Abbiamo mangiato la pizza amazzonica con la base di casabe (una tortilla fatta di pura farina di yuca), montato le amache, e passato una bellissima serata. Quando ci siamo svegliat*, gli uomini erano riuniti alle panche, a parlare e bere un intruglio di aguardiente (liquore colombiano all'anice), escremento di api e miele che dovrebbe dar loro tutte le energie per resistere al caldo e alla giornata di lavoro. Affianco c'era una signora che preparava la farina di yuca, una delle cose che speravo di trovare in viaggio perché l'avevo vista fare in una puntata della serie Netflix Chef's Table (consigliata da Chef Giu Pat).
Non ci restava che tornare verso Leticia per evitare di mettere a rischio le comunità e continuando a navigare il Rio delle Amazzoni, siamo giunt* alla comunità Vista Alegre, dove abbiamo fatto campo base per poi avventurarci, dopo cena, nella giungla, costruire un tetto per la pioggia, montare le amache e passare la notte là, dormendo affianco a un lago dove si sentivano e vedevano i caimanes (piccoli coccodrilli) e il jargon (il serpente più dannatamente velenoso della foresta), oltre a sciami di insetti terribili che ti volavano addosso mentre cercavi di fare un nodo sotto la pioggia...ma a parte questo, dormire in mezzo alla giungla, ascoltare tutti gli stranissimi versi degli animali, aspettarsi l'arrivo di un giaguaro curioso e svegliarsi con le luci dell'alba filtrate dal verde dell'Amazzonia è stato magico.
In mattinata siamo tornat* al villaggio, abbiamo preparato l'azai, l'estratto di un frutto molto particolare, mangiato gli stranissimi pesci che avevamo pescato e visto un'anaconda poco prima di ripartire.
Quello stesso giorno ci si è rotto il motore in mezzo al Rio delle Amazzoni e abbiamo dovuto remare con le nostre mani fino a una piccolissima comunità che ci ha aiutato a trovare un’altra barca con i loro grandi e bellissimi sorrisi.
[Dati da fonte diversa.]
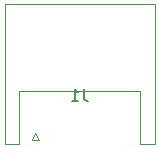
<source format=gbr>
G04 #@! TF.FileFunction,Legend,Bot*
%FSLAX46Y46*%
G04 Gerber Fmt 4.6, Leading zero omitted, Abs format (unit mm)*
G04 Created by KiCad (PCBNEW 4.0.6) date Tue Nov  6 18:34:32 2018*
%MOMM*%
%LPD*%
G01*
G04 APERTURE LIST*
%ADD10C,0.100000*%
%ADD11C,0.120000*%
%ADD12C,0.150000*%
G04 APERTURE END LIST*
D10*
D11*
X156454800Y-109141000D02*
X150104800Y-109141000D01*
X150104800Y-109141000D02*
X150104800Y-120941000D01*
X150104800Y-120941000D02*
X151304800Y-120941000D01*
X151304800Y-120941000D02*
X151304800Y-116441000D01*
X151304800Y-116441000D02*
X156454800Y-116441000D01*
X156454800Y-109141000D02*
X162804800Y-109141000D01*
X162804800Y-109141000D02*
X162804800Y-120941000D01*
X162804800Y-120941000D02*
X161604800Y-120941000D01*
X161604800Y-120941000D02*
X161604800Y-116441000D01*
X161604800Y-116441000D02*
X156454800Y-116441000D01*
X152704800Y-119991000D02*
X152404800Y-120591000D01*
X152404800Y-120591000D02*
X153004800Y-120591000D01*
X153004800Y-120591000D02*
X152704800Y-119991000D01*
D12*
X156797333Y-116292381D02*
X156797333Y-117006667D01*
X156844953Y-117149524D01*
X156940191Y-117244762D01*
X157083048Y-117292381D01*
X157178286Y-117292381D01*
X155797333Y-117292381D02*
X156368762Y-117292381D01*
X156083048Y-117292381D02*
X156083048Y-116292381D01*
X156178286Y-116435238D01*
X156273524Y-116530476D01*
X156368762Y-116578095D01*
M02*

</source>
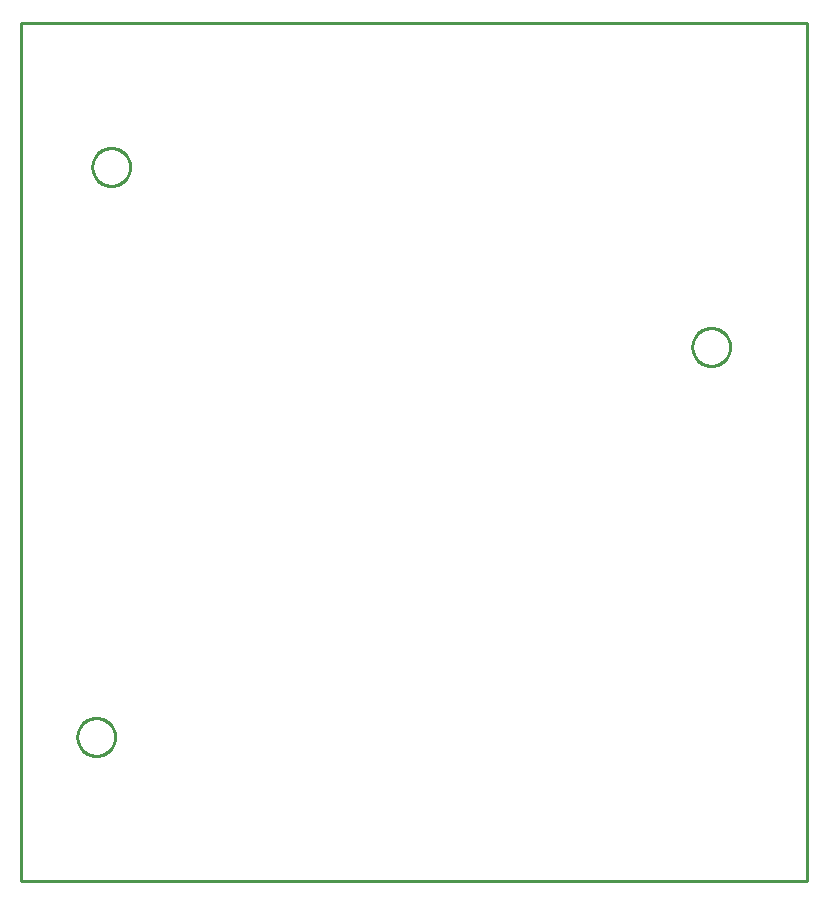
<source format=gbr>
G04 EAGLE Gerber RS-274X export*
G75*
%MOMM*%
%FSLAX34Y34*%
%LPD*%
%IN*%
%IPPOS*%
%AMOC8*
5,1,8,0,0,1.08239X$1,22.5*%
G01*
%ADD10C,0.254000*%


D10*
X76200Y-96520D02*
X741680Y-96520D01*
X741680Y629920D01*
X76200Y629920D01*
X76200Y-96520D01*
X168400Y507476D02*
X168332Y506431D01*
X168195Y505392D01*
X167990Y504365D01*
X167719Y503353D01*
X167383Y502361D01*
X166982Y501393D01*
X166518Y500454D01*
X165995Y499546D01*
X165413Y498675D01*
X164775Y497844D01*
X164084Y497057D01*
X163343Y496316D01*
X162556Y495625D01*
X161725Y494988D01*
X160854Y494406D01*
X159946Y493882D01*
X159007Y493418D01*
X158039Y493017D01*
X157047Y492681D01*
X156035Y492410D01*
X155008Y492205D01*
X153969Y492069D01*
X152924Y492000D01*
X151876Y492000D01*
X150831Y492069D01*
X149792Y492205D01*
X148765Y492410D01*
X147753Y492681D01*
X146761Y493017D01*
X145793Y493418D01*
X144854Y493882D01*
X143946Y494406D01*
X143075Y494988D01*
X142244Y495625D01*
X141457Y496316D01*
X140716Y497057D01*
X140025Y497844D01*
X139388Y498675D01*
X138806Y499546D01*
X138282Y500454D01*
X137818Y501393D01*
X137417Y502361D01*
X137081Y503353D01*
X136810Y504365D01*
X136605Y505392D01*
X136469Y506431D01*
X136400Y507476D01*
X136400Y508524D01*
X136469Y509569D01*
X136605Y510608D01*
X136810Y511635D01*
X137081Y512647D01*
X137417Y513639D01*
X137818Y514607D01*
X138282Y515546D01*
X138806Y516454D01*
X139388Y517325D01*
X140025Y518156D01*
X140716Y518943D01*
X141457Y519684D01*
X142244Y520375D01*
X143075Y521013D01*
X143946Y521595D01*
X144854Y522118D01*
X145793Y522582D01*
X146761Y522983D01*
X147753Y523319D01*
X148765Y523590D01*
X149792Y523795D01*
X150831Y523932D01*
X151876Y524000D01*
X152924Y524000D01*
X153969Y523932D01*
X155008Y523795D01*
X156035Y523590D01*
X157047Y523319D01*
X158039Y522983D01*
X159007Y522582D01*
X159946Y522118D01*
X160854Y521595D01*
X161725Y521013D01*
X162556Y520375D01*
X163343Y519684D01*
X164084Y518943D01*
X164775Y518156D01*
X165413Y517325D01*
X165995Y516454D01*
X166518Y515546D01*
X166982Y514607D01*
X167383Y513639D01*
X167719Y512647D01*
X167990Y511635D01*
X168195Y510608D01*
X168332Y509569D01*
X168400Y508524D01*
X168400Y507476D01*
X676400Y355076D02*
X676332Y354031D01*
X676195Y352992D01*
X675990Y351965D01*
X675719Y350953D01*
X675383Y349961D01*
X674982Y348993D01*
X674518Y348054D01*
X673995Y347146D01*
X673413Y346275D01*
X672775Y345444D01*
X672084Y344657D01*
X671343Y343916D01*
X670556Y343225D01*
X669725Y342588D01*
X668854Y342006D01*
X667946Y341482D01*
X667007Y341018D01*
X666039Y340617D01*
X665047Y340281D01*
X664035Y340010D01*
X663008Y339805D01*
X661969Y339669D01*
X660924Y339600D01*
X659876Y339600D01*
X658831Y339669D01*
X657792Y339805D01*
X656765Y340010D01*
X655753Y340281D01*
X654761Y340617D01*
X653793Y341018D01*
X652854Y341482D01*
X651946Y342006D01*
X651075Y342588D01*
X650244Y343225D01*
X649457Y343916D01*
X648716Y344657D01*
X648025Y345444D01*
X647388Y346275D01*
X646806Y347146D01*
X646282Y348054D01*
X645818Y348993D01*
X645417Y349961D01*
X645081Y350953D01*
X644810Y351965D01*
X644605Y352992D01*
X644469Y354031D01*
X644400Y355076D01*
X644400Y356124D01*
X644469Y357169D01*
X644605Y358208D01*
X644810Y359235D01*
X645081Y360247D01*
X645417Y361239D01*
X645818Y362207D01*
X646282Y363146D01*
X646806Y364054D01*
X647388Y364925D01*
X648025Y365756D01*
X648716Y366543D01*
X649457Y367284D01*
X650244Y367975D01*
X651075Y368613D01*
X651946Y369195D01*
X652854Y369718D01*
X653793Y370182D01*
X654761Y370583D01*
X655753Y370919D01*
X656765Y371190D01*
X657792Y371395D01*
X658831Y371532D01*
X659876Y371600D01*
X660924Y371600D01*
X661969Y371532D01*
X663008Y371395D01*
X664035Y371190D01*
X665047Y370919D01*
X666039Y370583D01*
X667007Y370182D01*
X667946Y369718D01*
X668854Y369195D01*
X669725Y368613D01*
X670556Y367975D01*
X671343Y367284D01*
X672084Y366543D01*
X672775Y365756D01*
X673413Y364925D01*
X673995Y364054D01*
X674518Y363146D01*
X674982Y362207D01*
X675383Y361239D01*
X675719Y360247D01*
X675990Y359235D01*
X676195Y358208D01*
X676332Y357169D01*
X676400Y356124D01*
X676400Y355076D01*
X155700Y24876D02*
X155632Y23831D01*
X155495Y22792D01*
X155290Y21765D01*
X155019Y20753D01*
X154683Y19761D01*
X154282Y18793D01*
X153818Y17854D01*
X153295Y16946D01*
X152713Y16075D01*
X152075Y15244D01*
X151384Y14457D01*
X150643Y13716D01*
X149856Y13025D01*
X149025Y12388D01*
X148154Y11806D01*
X147246Y11282D01*
X146307Y10818D01*
X145339Y10417D01*
X144347Y10081D01*
X143335Y9810D01*
X142308Y9605D01*
X141269Y9469D01*
X140224Y9400D01*
X139176Y9400D01*
X138131Y9469D01*
X137092Y9605D01*
X136065Y9810D01*
X135053Y10081D01*
X134061Y10417D01*
X133093Y10818D01*
X132154Y11282D01*
X131246Y11806D01*
X130375Y12388D01*
X129544Y13025D01*
X128757Y13716D01*
X128016Y14457D01*
X127325Y15244D01*
X126688Y16075D01*
X126106Y16946D01*
X125582Y17854D01*
X125118Y18793D01*
X124717Y19761D01*
X124381Y20753D01*
X124110Y21765D01*
X123905Y22792D01*
X123769Y23831D01*
X123700Y24876D01*
X123700Y25924D01*
X123769Y26969D01*
X123905Y28008D01*
X124110Y29035D01*
X124381Y30047D01*
X124717Y31039D01*
X125118Y32007D01*
X125582Y32946D01*
X126106Y33854D01*
X126688Y34725D01*
X127325Y35556D01*
X128016Y36343D01*
X128757Y37084D01*
X129544Y37775D01*
X130375Y38413D01*
X131246Y38995D01*
X132154Y39518D01*
X133093Y39982D01*
X134061Y40383D01*
X135053Y40719D01*
X136065Y40990D01*
X137092Y41195D01*
X138131Y41332D01*
X139176Y41400D01*
X140224Y41400D01*
X141269Y41332D01*
X142308Y41195D01*
X143335Y40990D01*
X144347Y40719D01*
X145339Y40383D01*
X146307Y39982D01*
X147246Y39518D01*
X148154Y38995D01*
X149025Y38413D01*
X149856Y37775D01*
X150643Y37084D01*
X151384Y36343D01*
X152075Y35556D01*
X152713Y34725D01*
X153295Y33854D01*
X153818Y32946D01*
X154282Y32007D01*
X154683Y31039D01*
X155019Y30047D01*
X155290Y29035D01*
X155495Y28008D01*
X155632Y26969D01*
X155700Y25924D01*
X155700Y24876D01*
M02*

</source>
La Colombia ha iniziato la quarantena totale e ha chiuso le frontiere, io sono tornata a casa, più vicino a famiglia e amici (anche se gli amici sono ovunque così come la famiglia), per non rimanere bloccata dall’altra parte del mondo, per avere qualche tutela in più. Penso a tutte le persone che questa fortuna non ce l’hanno, che non hanno un luogo bello dove chiudersi, che gli cambia poco essere qui o là perché sempre gli ultimi resteranno. Ed è vero che dobbiamo restare a casa, ma facciamolo anche per poter lasciare uscire chi in casa non ce la fa, chi subisce violenza, chi una casa non ce l’ha o chi non ne ha una degna.
Il virus è già arrivato in una comunità nell'Amazzonia brasiliana e ha già ucciso una donna. Non possiamo permetterci di metterl* in pericolo, di imporre loro i virus del mondo globalizzato e lasciarli morire, come durante la colonizzazione.
Non so come alcuni paesi più incasinati riusciranno ad affrontare questa crisi, nonostante ci siano, come del resto anche in Italia, già tanti altri mali, sociali, economici e sanitari cronici da sempre e di cui nessun governo si preoccupa.
Ho scambiato racconti di vita completamente opposti ma sentimentalmente vicini con queste persone. Chissà quando ci rivedremo, ora c’è qualche nuovo ponte che abbiamo costruito insieme a quelle persone.